The trip was a total success in that we made it in about 60 hours without any breakage or significant problems. Weather planning was excellent until the forecast fizzled out at the end of 3 days. The first day was light reaching and motor sailing in light southerly breezes. The thunderstorms stayed inland on this day as predicted.
The second day was had slightly more wind pressure as predicted, but the thunderstorms came off the beach as they often do in Florida in June. We caught the edge of one but handled it easily by taking off all sail and turning away from it.
The third day brought even more pressure than predicted but from the right direction. That direction was SW and we wanted to go NE. By late afternoon we were headed to South Carolina at 5 knots under bare poles only. But that day the thunderstorms were exploding off the beach. We were cuffed by one and missed the worst ones. More unsettling was to watch the "power of God" lightning displays out over the Gulf Stream. That night the wind was over 25 knots and the 6 to 8 foot waves were really pushing the boat around. The watches were difficult and off watch worse. As dawn broke the jetties of Charleston were a welcome sight. The SW wind built to over 30 as we were safely motoring into the harbor.
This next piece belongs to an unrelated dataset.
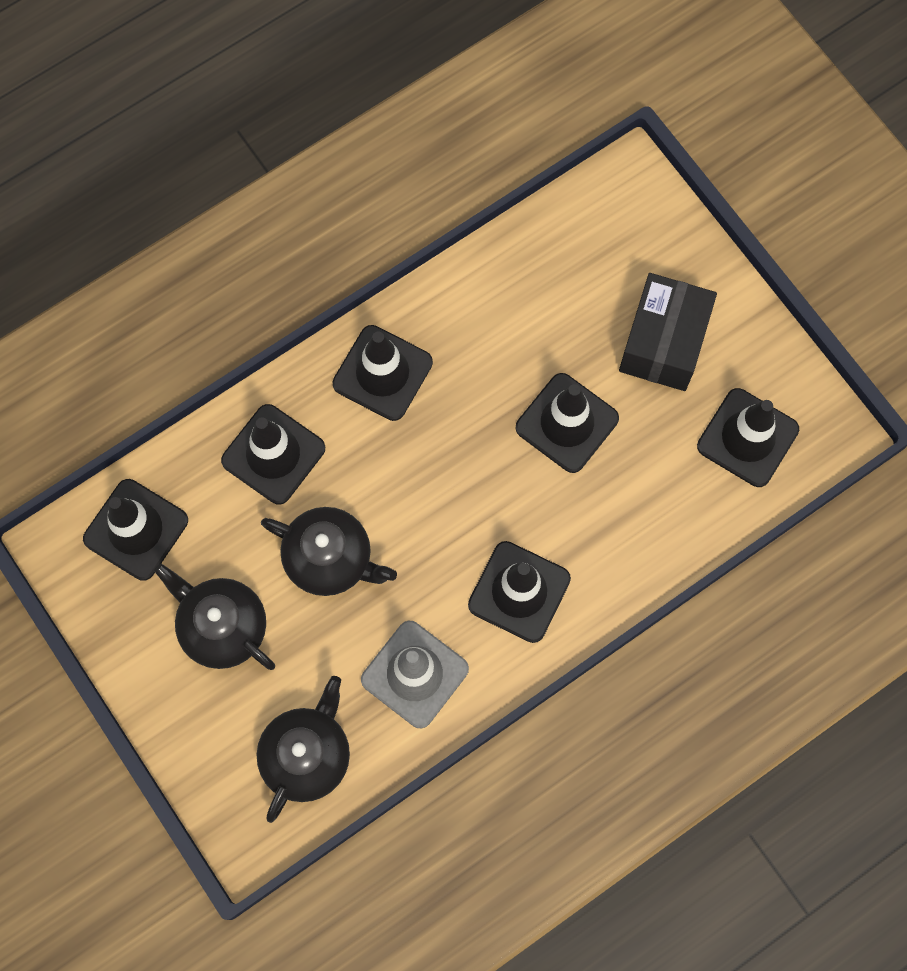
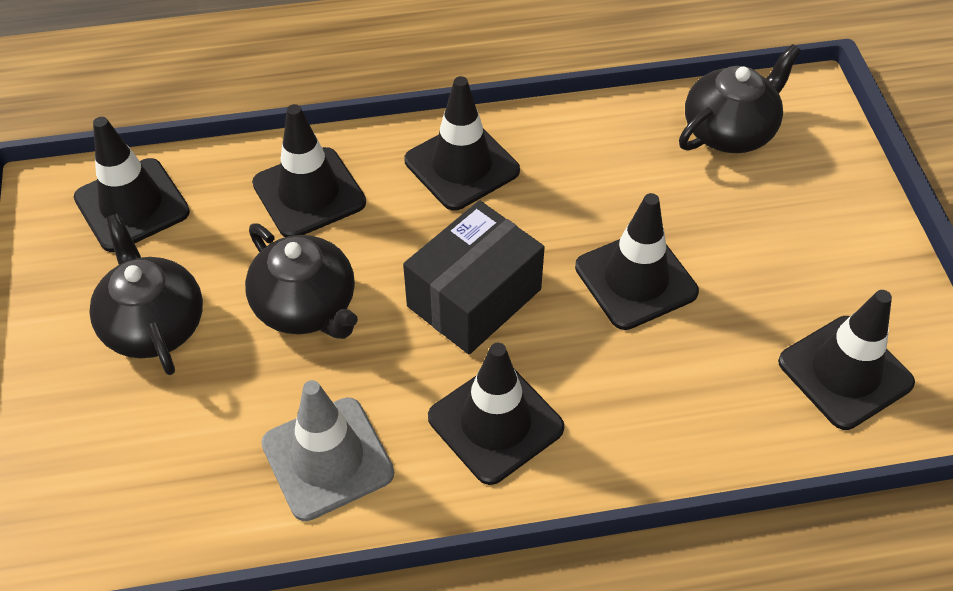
camera: 25 degrees right, 20 degrees down
(307, 755) = (154, 491): black teapot -> black teapot (730, 131)
(663, 342) = (781, 246): black box -> black box (474, 298)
We are docked at Charleston City Marina which seems nice, but we are to exhausted to tell. Bedtime is projected for 7:30 pm.
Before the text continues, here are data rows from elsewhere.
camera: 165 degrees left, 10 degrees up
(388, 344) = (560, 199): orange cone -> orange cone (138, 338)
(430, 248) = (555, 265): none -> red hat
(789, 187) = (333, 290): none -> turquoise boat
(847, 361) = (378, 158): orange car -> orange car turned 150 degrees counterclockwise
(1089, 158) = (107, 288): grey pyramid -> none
Regrettably we do not have any good pictures. However, I do not believe that any camera I know of can really display the eerie colors of a building thunderstorm if the sun gets behind it. It is like a rainbow, but one from another world. There are metallic blue greens and odd yellows that do not other wise show up in everyday life. Plus the menace (which usually does not pan out) just adds to the weirdness.